[INSTRUCTIONS FOR THE TASK] Locate every line below that contains the word "Table" and copy it.

RECORDS SUPPLIED: Begin

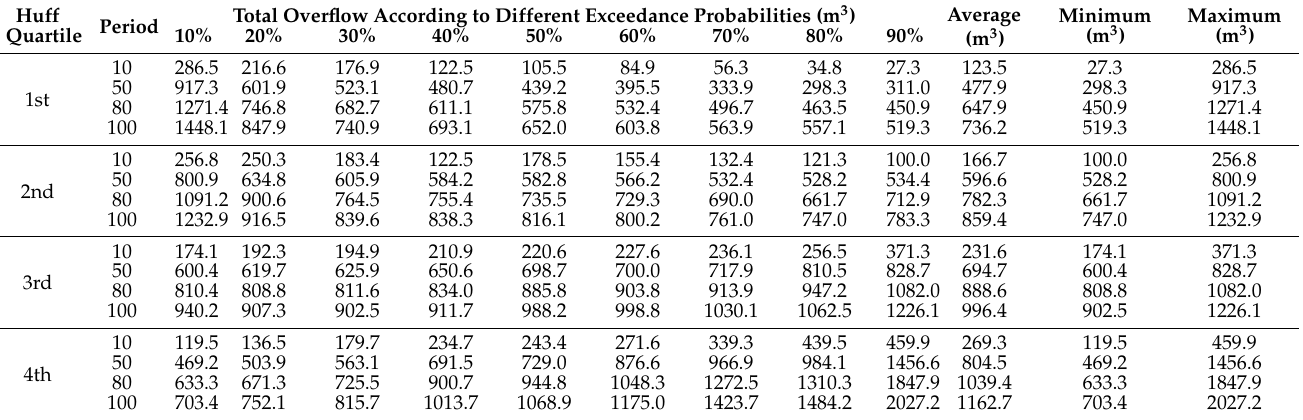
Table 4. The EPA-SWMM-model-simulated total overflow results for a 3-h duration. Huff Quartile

RECORDS SUPPLIED: End
RECORDS SUPPLIED: Begin

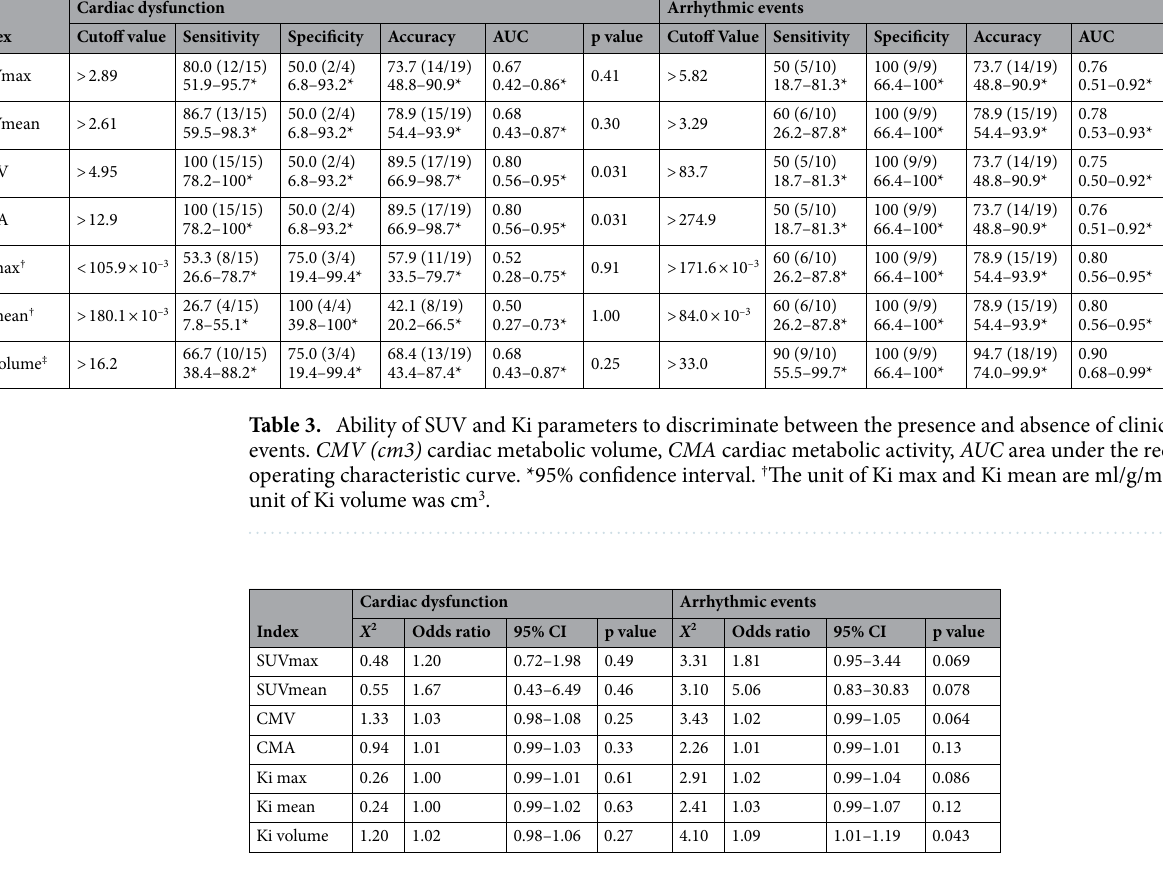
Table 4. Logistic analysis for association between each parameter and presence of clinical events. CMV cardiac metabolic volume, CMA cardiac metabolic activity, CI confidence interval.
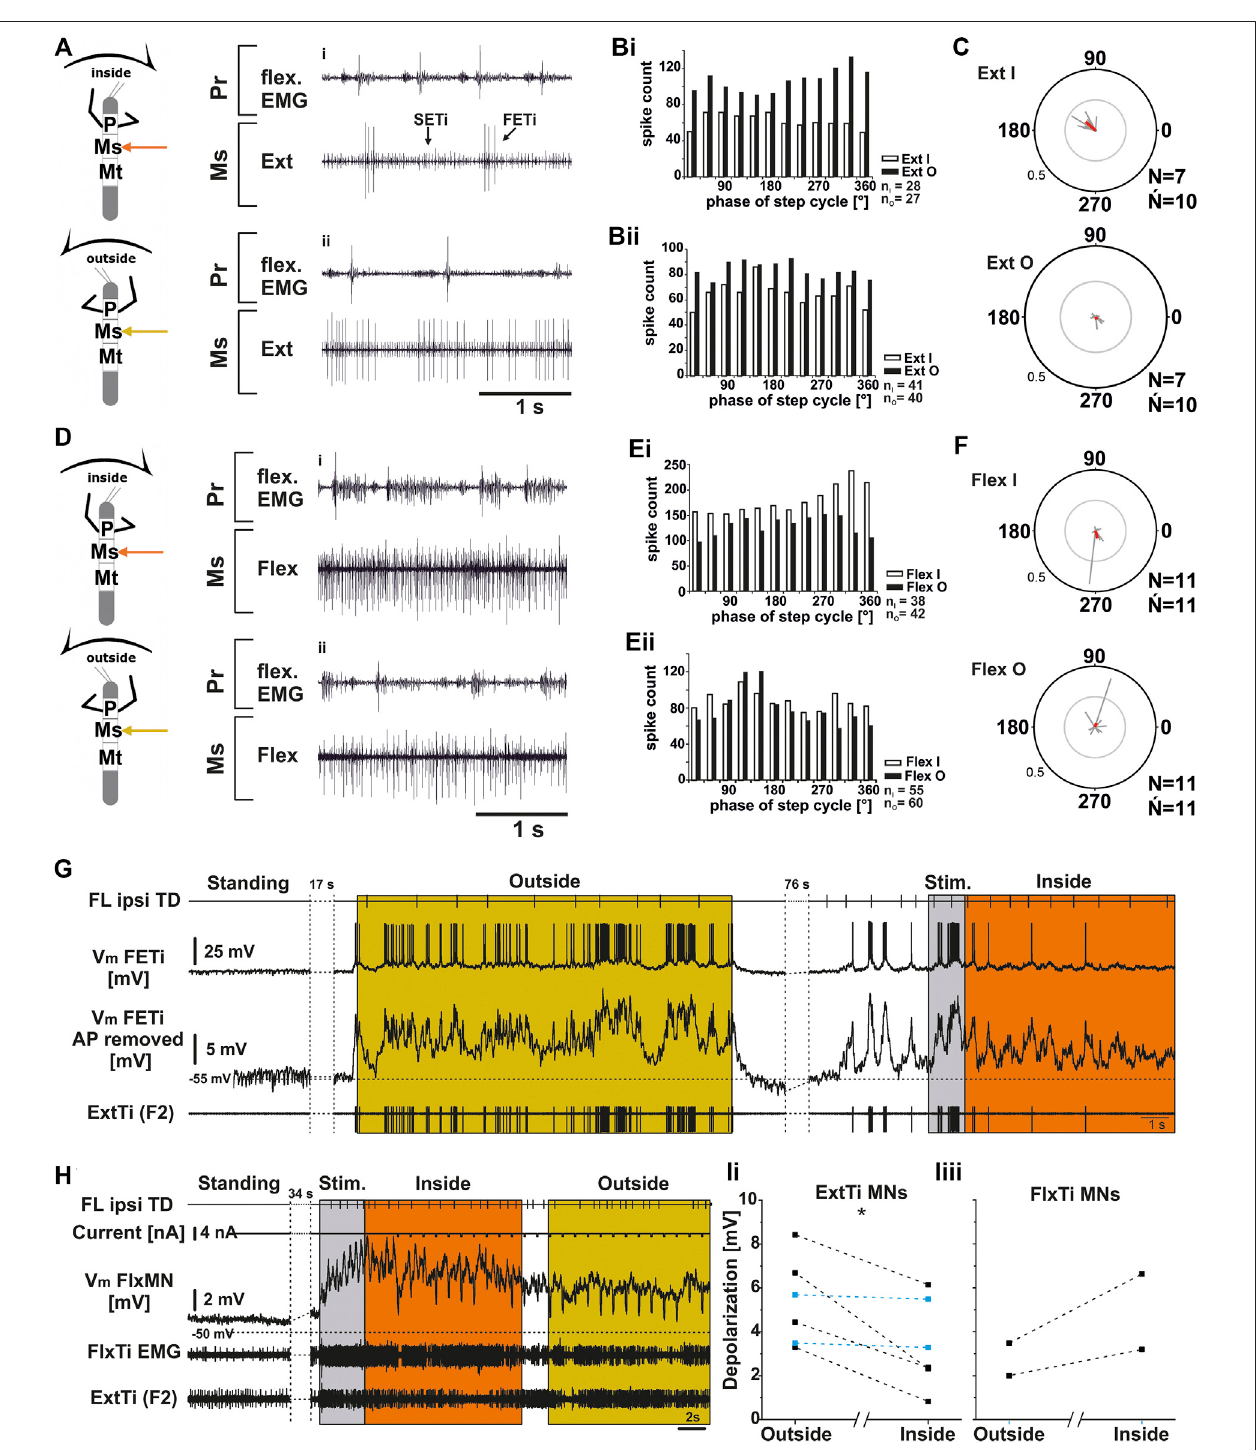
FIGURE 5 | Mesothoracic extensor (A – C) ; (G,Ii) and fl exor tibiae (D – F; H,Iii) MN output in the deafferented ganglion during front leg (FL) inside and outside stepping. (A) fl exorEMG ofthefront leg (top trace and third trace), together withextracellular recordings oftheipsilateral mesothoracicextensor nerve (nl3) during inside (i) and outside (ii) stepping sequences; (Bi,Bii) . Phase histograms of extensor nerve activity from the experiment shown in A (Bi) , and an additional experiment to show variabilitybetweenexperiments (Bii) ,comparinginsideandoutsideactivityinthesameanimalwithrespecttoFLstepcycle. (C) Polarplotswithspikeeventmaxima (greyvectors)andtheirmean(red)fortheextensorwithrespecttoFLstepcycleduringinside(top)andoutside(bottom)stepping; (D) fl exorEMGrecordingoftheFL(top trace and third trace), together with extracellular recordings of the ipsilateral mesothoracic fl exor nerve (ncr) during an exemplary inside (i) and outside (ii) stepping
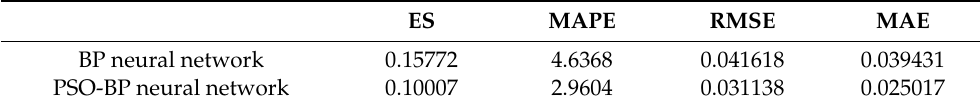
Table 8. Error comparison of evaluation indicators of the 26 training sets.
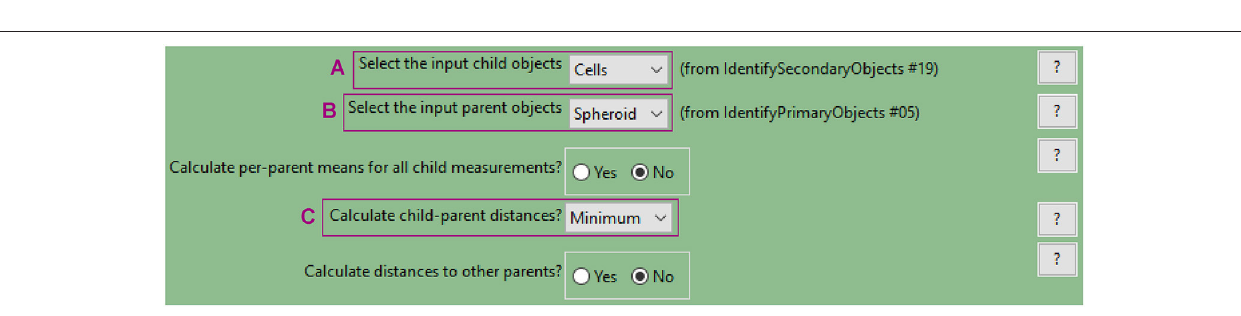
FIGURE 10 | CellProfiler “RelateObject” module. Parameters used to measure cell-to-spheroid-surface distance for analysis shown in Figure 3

RECORDS SUPPLIED: End
RECORDS SUPPLIED: Begin

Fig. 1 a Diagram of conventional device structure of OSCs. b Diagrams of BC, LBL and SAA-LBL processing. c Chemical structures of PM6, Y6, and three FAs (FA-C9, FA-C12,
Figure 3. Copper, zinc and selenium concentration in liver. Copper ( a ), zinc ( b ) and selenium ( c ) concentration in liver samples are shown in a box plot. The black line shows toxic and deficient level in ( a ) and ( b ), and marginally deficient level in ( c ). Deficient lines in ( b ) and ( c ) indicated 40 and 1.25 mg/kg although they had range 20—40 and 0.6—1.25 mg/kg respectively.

RECORDS SUPPLIED: End

[RESULT FOR THIS TASK]
Table 4. The EPA-SWMM-model-simulated total overflow results for a 3-h duration. Huff Quartile
Table 4. Logistic analysis for association between each parameter and presence of clinical events. CMV cardiac metabolic volume, CMA cardiac metabolic activity, CI confidence interval.
Table 8. Error comparison of evaluation indicators of the 26 training sets.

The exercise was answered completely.